Questo progetto arriva dopo quattro anni dal primo album: come hai lavorato alla produzione delle varie tracce, a livello di testi e di sound?
Sentivo il bisogno di cavarmela da solo, dopo anni ad aver lavorato in gruppo o con altri produttori. Volevo capire i miei limiti per imparare qualcosa di nuovo sulla mia pelle e poi potermi nuovamente dedicare ad altri progetti, lavorando con altre persone, che è l’aspetto della Musica che ritengo più importante: la collaborazione. Dal punto di vista sonoro e produttivo ho utilizzato tecniche nuove, partendo da batterie elettroniche, campionamenti, echi a nastro, riverberi a molla, flanger anni ottanta e registratori a cassette. Volevo evitare di partire dalla chitarra, che è il mio strumento, con cui ho più confidenza, ma che allo stesso tempo mi porta a percorrere strade già battute. Avevo bisogno di prendere la distanza da quello che conoscevo già per fare qualcosa di nuovo, innanzitutto per me stesso.
C’è un legame tra le varie tracce?
Ho cercato di dare un’uniformità sonora e tematica. Lo vedo effettivamente come un cammino, con le sue pause e le ripartenze, le valli e le cime.
Quali sono i tuoi progetti per il futuro?

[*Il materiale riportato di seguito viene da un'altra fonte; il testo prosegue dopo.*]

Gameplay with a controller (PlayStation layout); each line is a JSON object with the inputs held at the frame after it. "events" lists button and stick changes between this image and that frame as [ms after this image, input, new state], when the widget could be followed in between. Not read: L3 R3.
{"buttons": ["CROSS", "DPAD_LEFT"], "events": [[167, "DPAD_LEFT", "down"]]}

Sto preparando il nuovo set solista, che non sarà più semplicemente voce e chitarra com’è stato per anni. Poi prossimamente uscirà il nuovo disco dei C+C, e altre collaborazioni. Quindi conto di ricominciare a suonare dal vivo con una certa costanza. Stravolgimenti globali permettendo, ma ormai questo è il Pianeta che abbiamo trasformato e così ci comporteremo di conseguenza.
C’è qualcosa che vorresti dire ai nostri lettori?
Il Petricore è quella particolare sensazione olfattiva che si percepisce al battere della pioggia sulla terra da tempo asciutta.